» WORK INSTRUCTIONS: Does each statement agree with the patch discussion thread? Answer yes or no and quote the deciding words. 1. Patch 2 pushes down aggregate functions such as AVG and SUM. 2. LIMIT+OFFSET is pushed down together with Aggregation. 3. @laurenz plans to implement the feature.

» EXTRACTED TEXT:
☆ ☆ ☆ ☆ ☆ ☆ ☆

As my investigation on postgres_fdw's code, we need to follow other code flow.
If you mean that part of the existing code has to be refactored, that refactoring would for example be a good candidate for a separate patch.
is there any plan to support this feature. or any one can submit a patch?
@hslightdb I have no plans to implement that, but patches are welcome, as long as they are written in a way that I can review.
@hslightdb @laurenz It's under development now, please wait for my patch.
@laurenz As we discussed, I need to separate to small patches so you can review it. I'd like to share patches in the following order. You can review them one by one. After you finished reviewing one patch, I will send you the next patch.
Patch 1: Refactor code following PostgreSQL FDW code style.
- Refactor ORDER BY pushdown (following PostgreSQL FDW code style)
- Refactor some deparse functions (following PostgreSQL FDW code style)
- Refactor building oratable for scanning query and fix some small issues regarding new oratable.
- Other parts are not changed. The advantages of this refactoring is to help us to add more feature easily (e.g Aggregation pushdown). It is easy for maintainability in the future.
Patch 2: Support Aggregate function pushdown
- Some more aggregate functions like AVG, SUM, MIN, MAX will be pushed down. More functions can be added easily if we want (for improvement/enhancement)
- Add more test cases
Patch 3: Support GROUP BY pushdown
- Add code and more test cases
Patch 4: Support GROUP BY HAVING pushdown
- Add code and more test cases
Patch 5: Support Aggregation and ORDER BY pushdown
- Add code and more test cases
For LIMIT+OFFSET, it is not pushed down with Aggregation as mentioned in the code. Do you agree with my proposal above?

☆ ☆ ☆ ☆ ☆ ☆ ☆

» SUPPLIED INFORMATION:
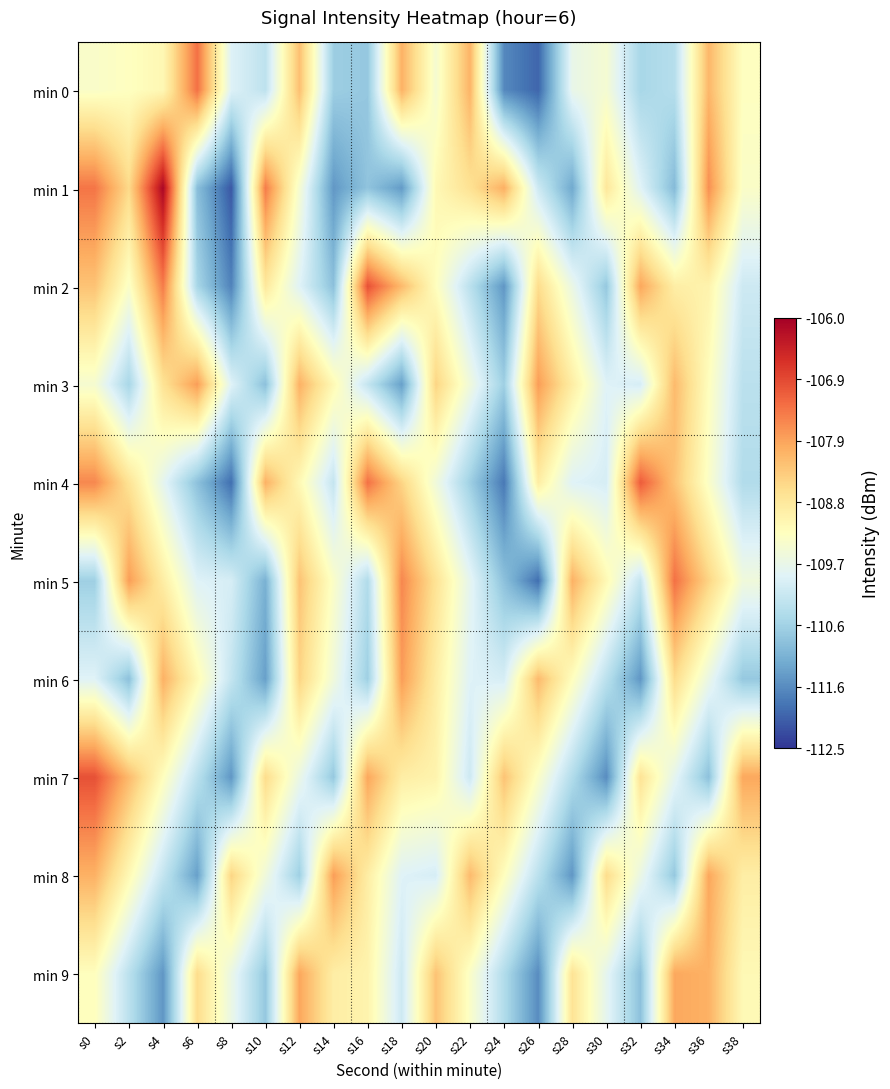

Which label corresponds to the largest value in the chart?

s4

☆ ☆ ☆ ☆ ☆ ☆ ☆

» YOUR SOLUTION:
1. Yes: "Some more aggregate functions like AVG, SUM, MIN, MAX will be pushed down."
2. No: "For LIMIT+OFFSET, it is not pushed down with Aggregation as mentioned in the code."
3. No: "I have no plans to implement that, but patches are welcome"